Task to complete: All of the records below must be output exactly, with no pictures carried over.

Records:
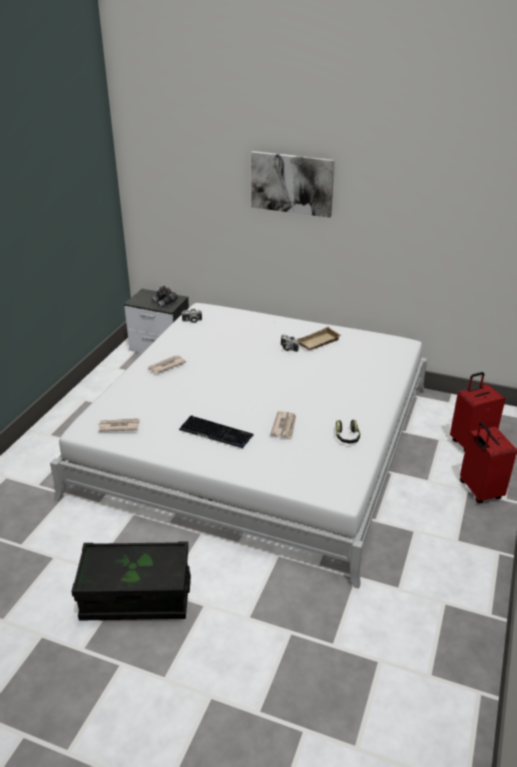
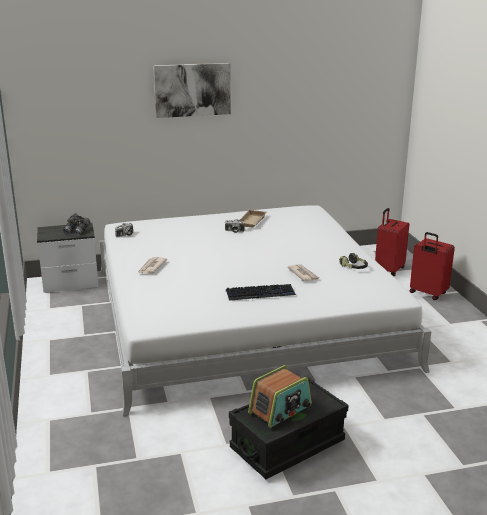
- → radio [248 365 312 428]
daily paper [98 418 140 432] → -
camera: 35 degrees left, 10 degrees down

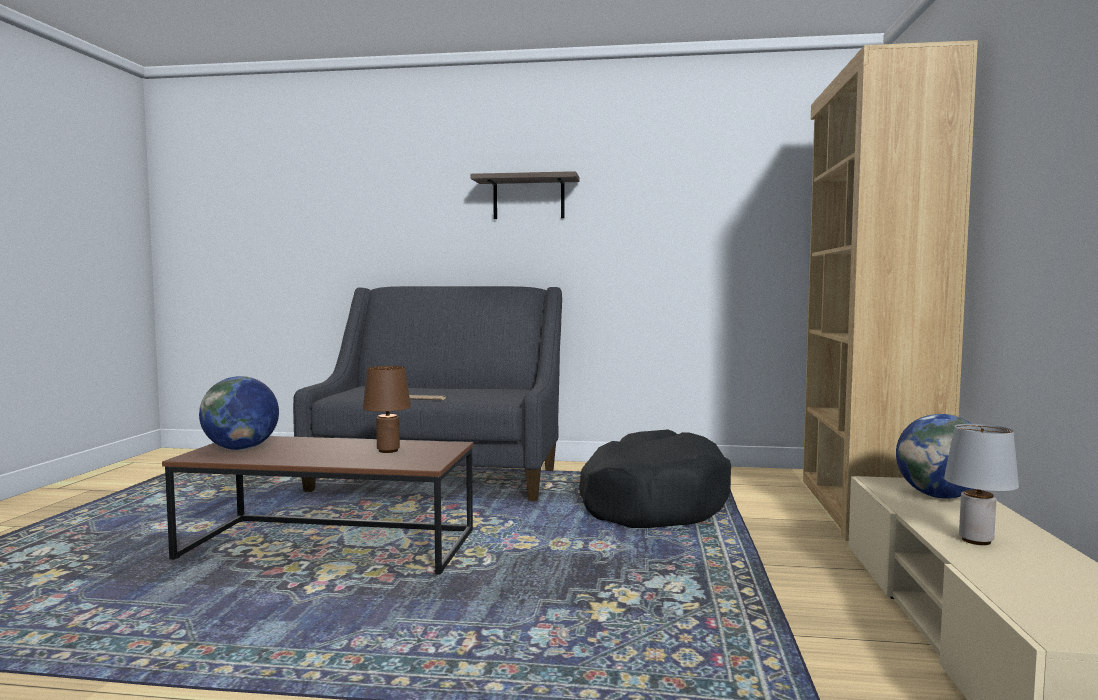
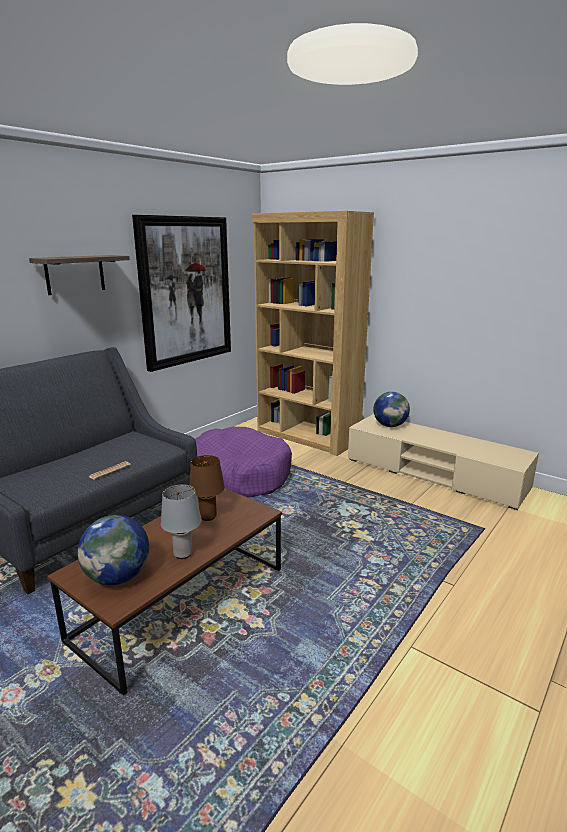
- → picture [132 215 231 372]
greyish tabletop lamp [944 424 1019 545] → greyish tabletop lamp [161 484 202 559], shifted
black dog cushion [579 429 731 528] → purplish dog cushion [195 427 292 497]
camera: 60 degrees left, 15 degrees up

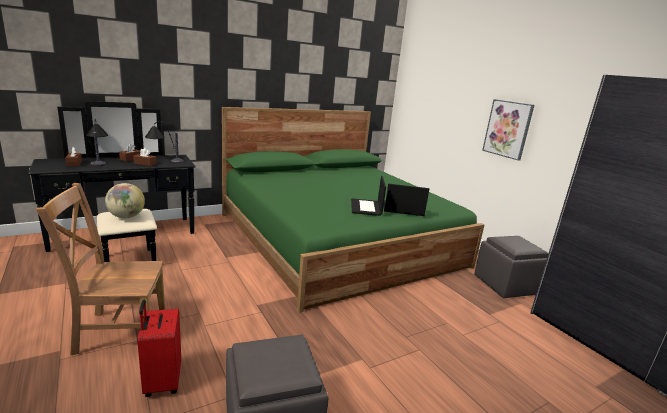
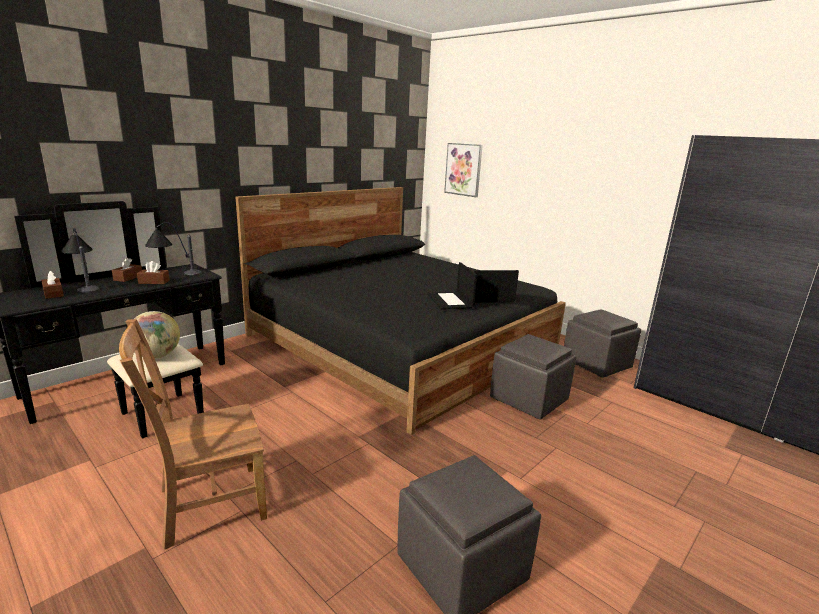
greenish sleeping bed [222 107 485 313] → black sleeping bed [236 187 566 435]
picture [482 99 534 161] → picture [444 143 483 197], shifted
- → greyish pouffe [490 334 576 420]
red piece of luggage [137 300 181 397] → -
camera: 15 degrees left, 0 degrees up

Answer section:
- → radio [248 365 312 428]
daily paper [98 418 140 432] → -
camera: 35 degrees left, 10 degrees down

- → picture [132 215 231 372]
greyish tabletop lamp [944 424 1019 545] → greyish tabletop lamp [161 484 202 559], shifted
black dog cushion [579 429 731 528] → purplish dog cushion [195 427 292 497]
camera: 60 degrees left, 15 degrees up

greenish sleeping bed [222 107 485 313] → black sleeping bed [236 187 566 435]
picture [482 99 534 161] → picture [444 143 483 197], shifted
- → greyish pouffe [490 334 576 420]
red piece of luggage [137 300 181 397] → -
camera: 15 degrees left, 0 degrees up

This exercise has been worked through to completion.